10. #5481 (Apr18) ‘Multi-Modality Molecular Imaging of Glioblastoma Growth Inhibition Using the Vascular-Targeting Fusion Toxin VEGF121/rGel’ - Andrew R. Hsu, Weibo Cai, Anand Veeravagu, Kai Chen, Khalid A. Mohamedali, Hannes Vogel, Lewis C. Hou, Victor C.K. Tse, Michael G. Rosenblum, Xiaoyuan Chen. Stanford Univ. School of Medicine, Stanford, CA, UT MDA Cancer Ctr., Houston.
”The results of this study clearly suggest that future clinical multi-modality imaging and therapy using VEGF121/rGel…”

THIS ONE BY DR. ALAN EPSTEIN – UNCERTAIN IF THIS WORK IS RELATED TO PPHM:
#2743 (Apr16) ‘Immune Signatures Reveal Tumor Escape Targets In Mice And Man’ - Rebecca E. Sadun, Suzanne M. Sachsman, William Z. Morris, Xiaoying Chen, Alan L. Epstein - Keck-USC School of Medicine
”groups of tumor-bearing mice were treated with an immunotherapy regimen, LEC/chTNT-3 + PC61, known to produce significant tumor regression in a tumor model-dependent fashion.”

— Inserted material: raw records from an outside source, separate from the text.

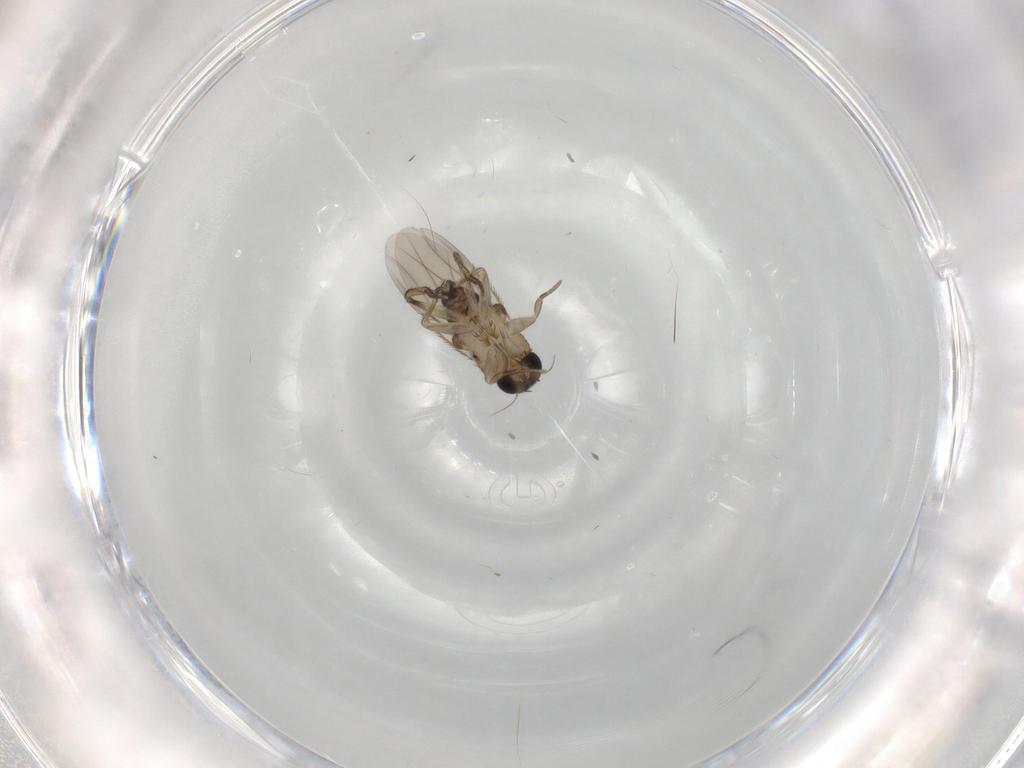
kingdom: Animalia
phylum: Arthropoda
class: Insecta
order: Diptera
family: Phoridae
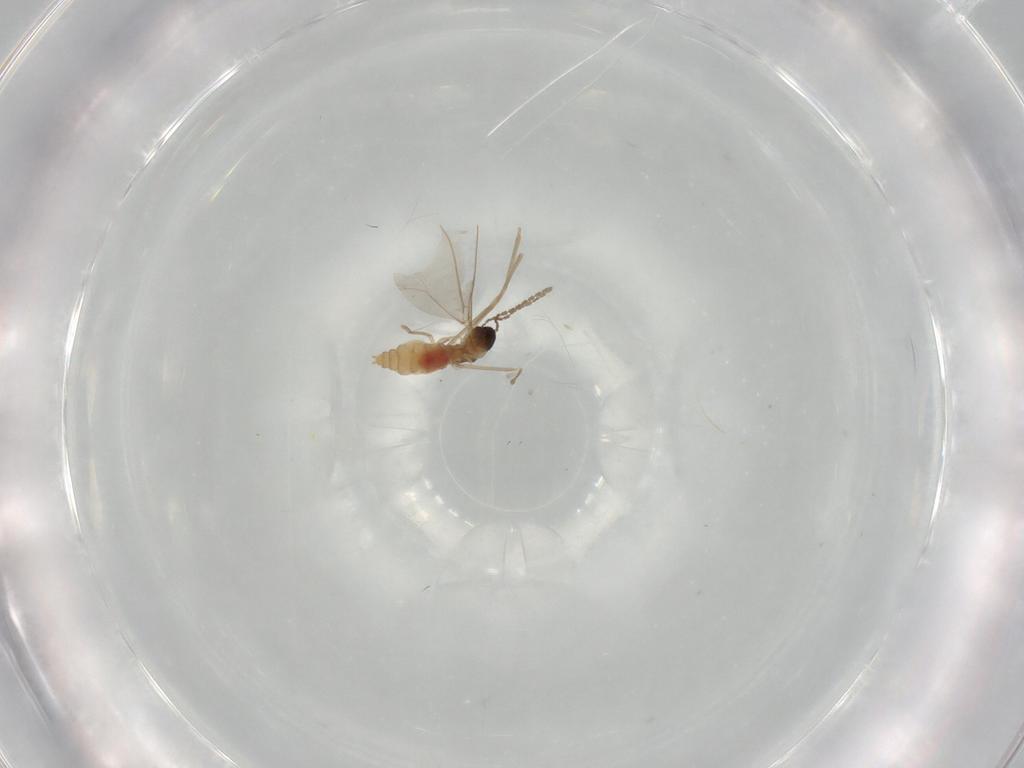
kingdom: Animalia
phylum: Arthropoda
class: Insecta
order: Diptera
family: Cecidomyiidae
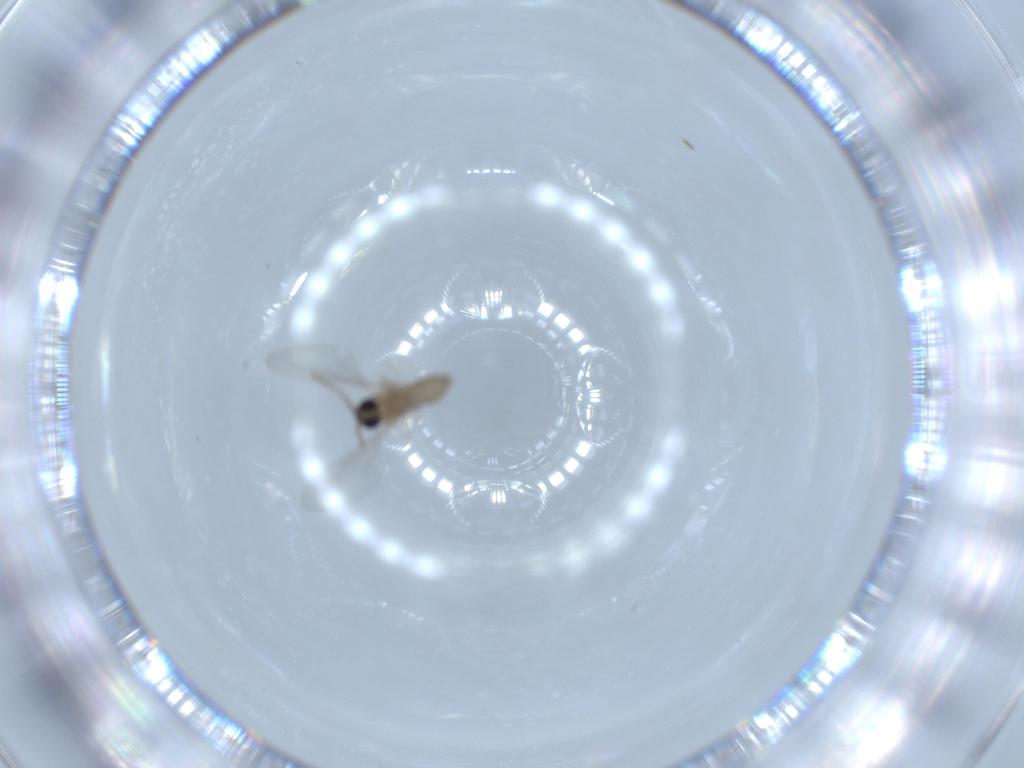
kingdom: Animalia
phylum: Arthropoda
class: Insecta
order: Diptera
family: Cecidomyiidae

***INTERESTING UNIV-IOWA AACR 2007 POSTER ON THE ROLE OF PS IN THE TUMOR ENVIRONMENT:
#213 (Apr15) ‘Neuroblastoma Express Phosphatidlyserine: Mechanism for Immune Evasion’

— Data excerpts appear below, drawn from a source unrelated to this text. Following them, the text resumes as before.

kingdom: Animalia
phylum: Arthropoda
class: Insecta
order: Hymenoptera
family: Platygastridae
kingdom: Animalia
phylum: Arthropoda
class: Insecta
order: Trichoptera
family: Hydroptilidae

Kara Doffek, Xiaocia Yan, Sonia L. Sugg, Bryon Johnson, Joel Shilyansky. Medical College of Wisconsin, Milwaukee, WI, Univ. of Iowa
ABSTRACT:
Introduction: We examined the effect of phosphatidylserine (PS) on tumor immunity. PS is a membrane phospholipid that is restricted to the inner surface of plasma membrane in living cells, but flips to the cell surface during apoptosis. PS may be also expressed on the surface of live tumor cells. PS was reported to promote tolerance, possibly by inhibiting antigen presentation and inflammation. The effect of tumor PS on the immune response against neuroblastoma (NB), a childhood malignancy, was examined in a murine model.

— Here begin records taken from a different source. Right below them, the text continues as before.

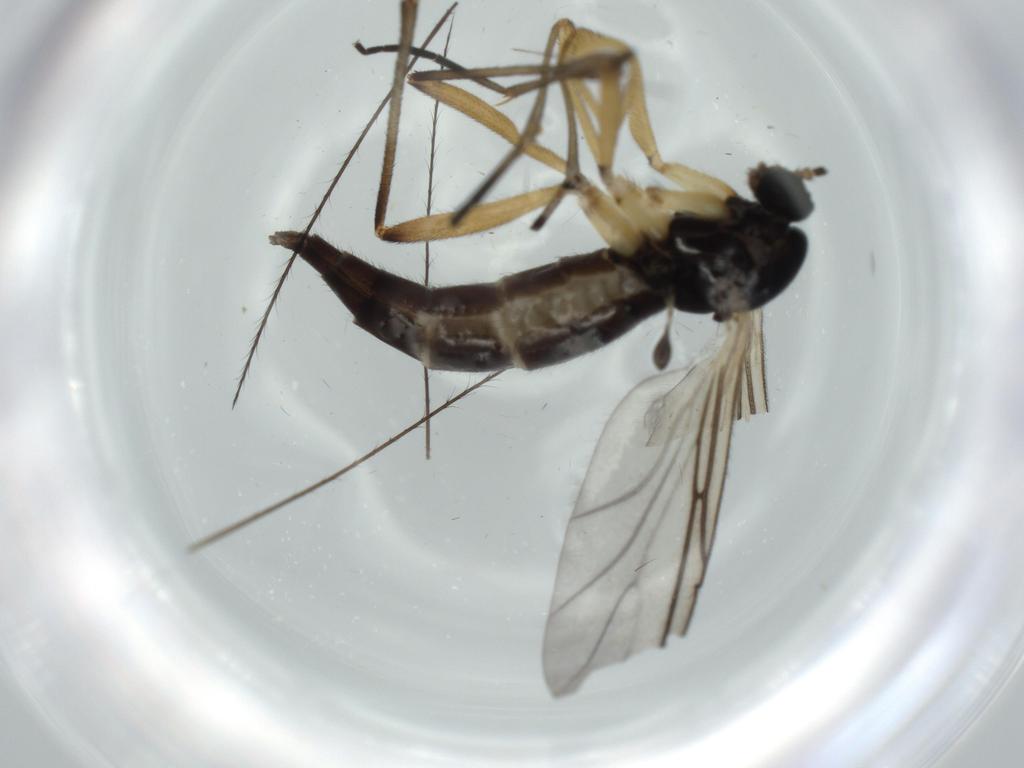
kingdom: Animalia
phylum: Arthropoda
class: Insecta
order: Diptera
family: Sciaridae
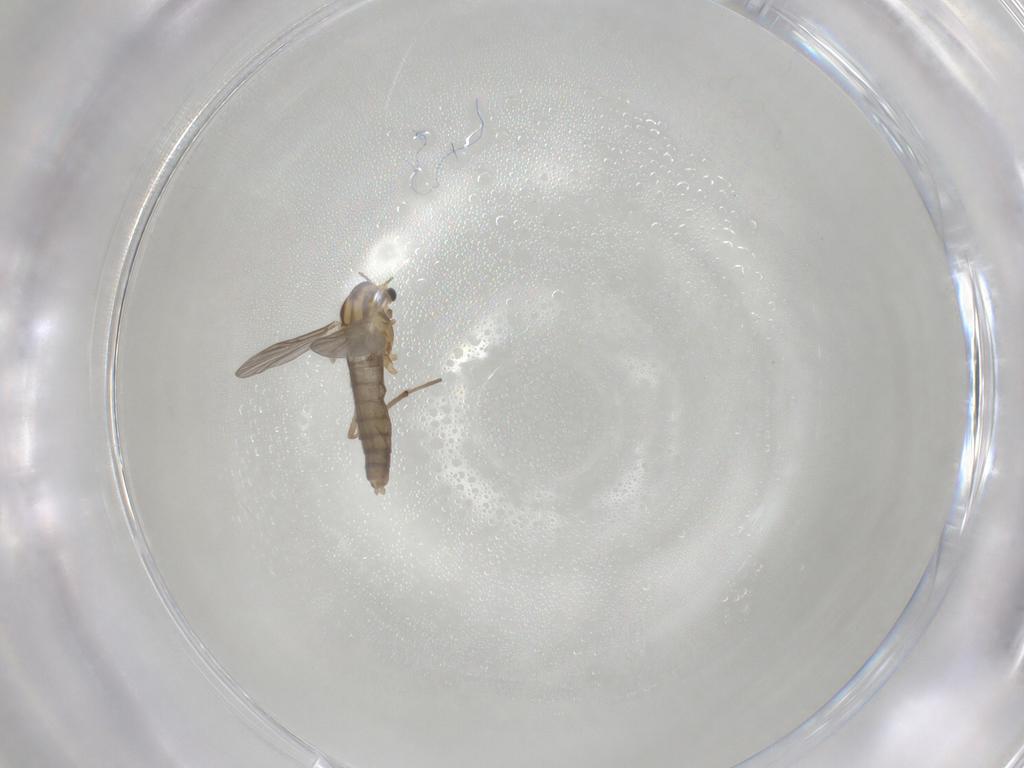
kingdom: Animalia
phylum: Arthropoda
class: Insecta
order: Diptera
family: Chironomidae
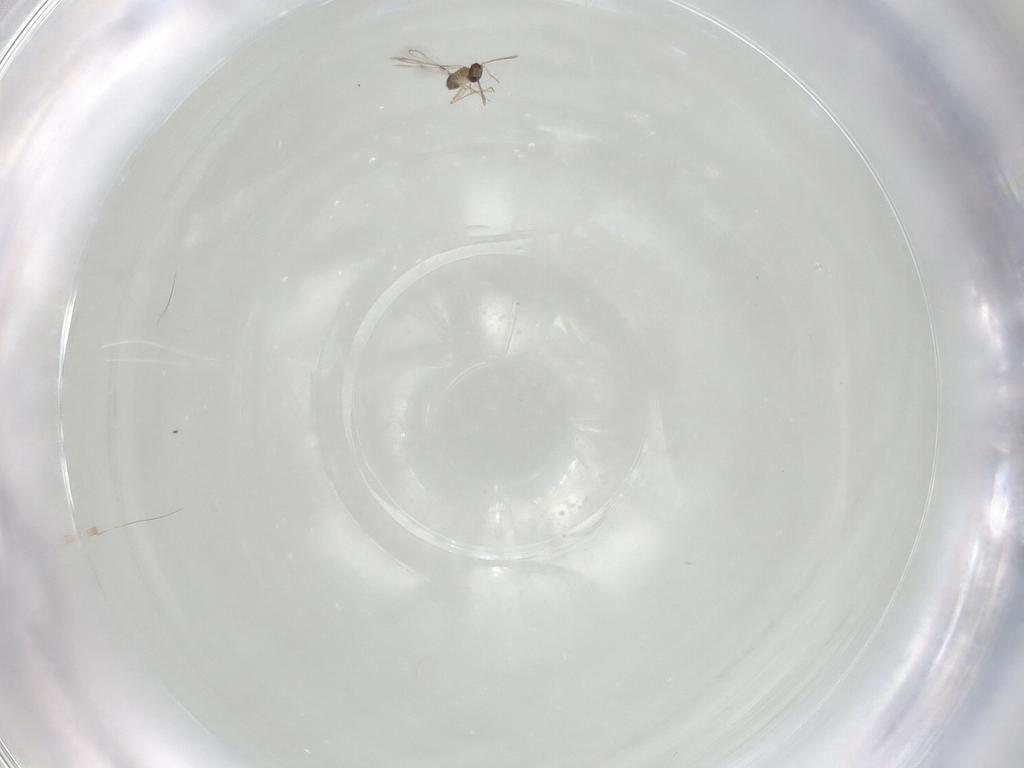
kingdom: Animalia
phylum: Arthropoda
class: Insecta
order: Hymenoptera
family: Mymaridae
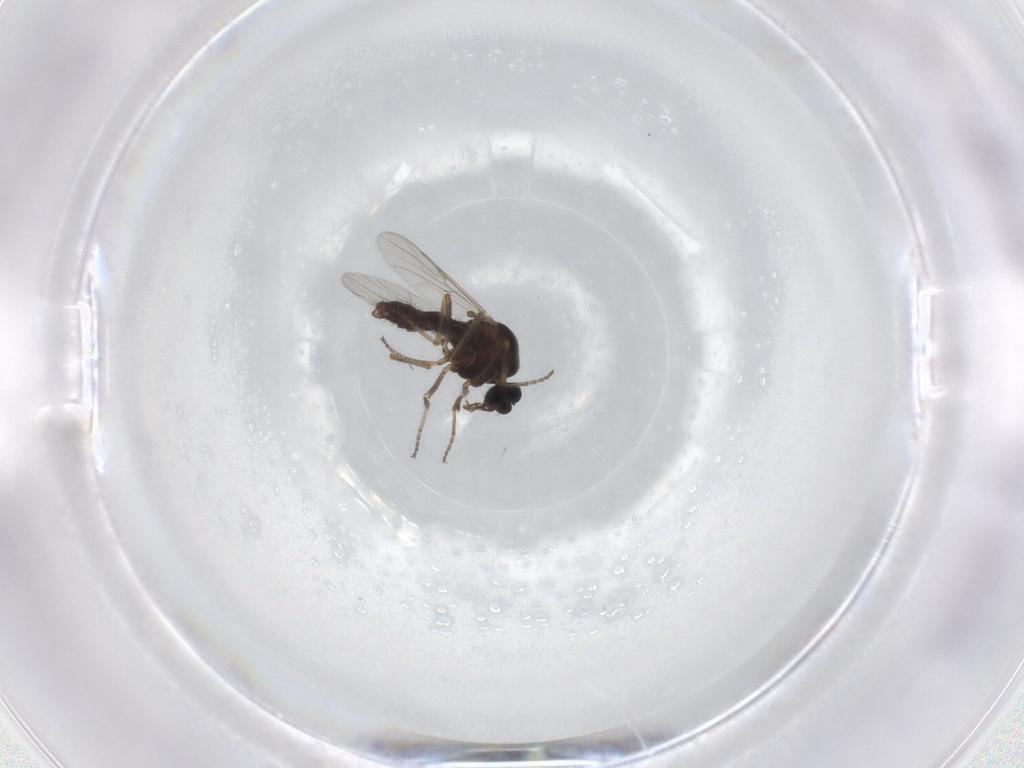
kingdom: Animalia
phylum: Arthropoda
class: Insecta
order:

Methods: PS on NB cell surface was determined using Annexin-V (AnV) binding and flow cytometry. To block PS in vivo, NB cells were engineered to secrete AnV protein covalently fused to FLAG, which specifically binds and blocks PS. Western blot was used to determine AnV expression. A/J mice were injected with 104 NB cells subcutaneously and tumor growth was determined.
Results: NB cells were transfected with pre-pro-trypsin AnV-FLAG construct. Western blot analysis was used to quantify AnV production in supernatants and identify NB clones that secreted AnV (AnV-NB). Clones that proliferated in vitro at the same rate as wild type (wt) NB cells were selected. Supernatants from AnV-NB cells blocked PS on the surface of wt NB cells preventing staining with FITC-conjugated recombinant AnV. The findings suggest that secreted AnV blocked PS. The wt and AnV-NB cells were then injected subcutaneously into A/J mice. Tumor homogenates showed continuous AnV expression in vivo. In immunocompetent mice, wt tumors grew faster than AnV-NB cells. In mice depleted of T cells with anti-Thy1.2, no difference in growth rate between wt and AnV-NB tumors was noted. Mice were then immunized two times, 7 days apart, with AnV-NB or control cells. 7 days later mice were injected subcutaneously with 105 wt NB cells. Immunization with An-NB, but not control cells, protected mice from wt NB challenge.
Conclusions: The study demonstrated that mouse NB cells express PS on the cell surface. Blocking PS in vivo by engineering NB cells to secrete AnV slowed tumor growth in immunocompetent but not T cell depleted mice. Importantly, immunization with AnV-NB cells was protective. The findings suggest that PS inhibited anti-tumor T cell immunity in mice. The mechanism of PS action may be indirect inhibition of anti-tumor CTL responses, or activation of regulatory T cells. The studies support the hypothesis that PS expression is a potential mechanism for tumor immune evasion.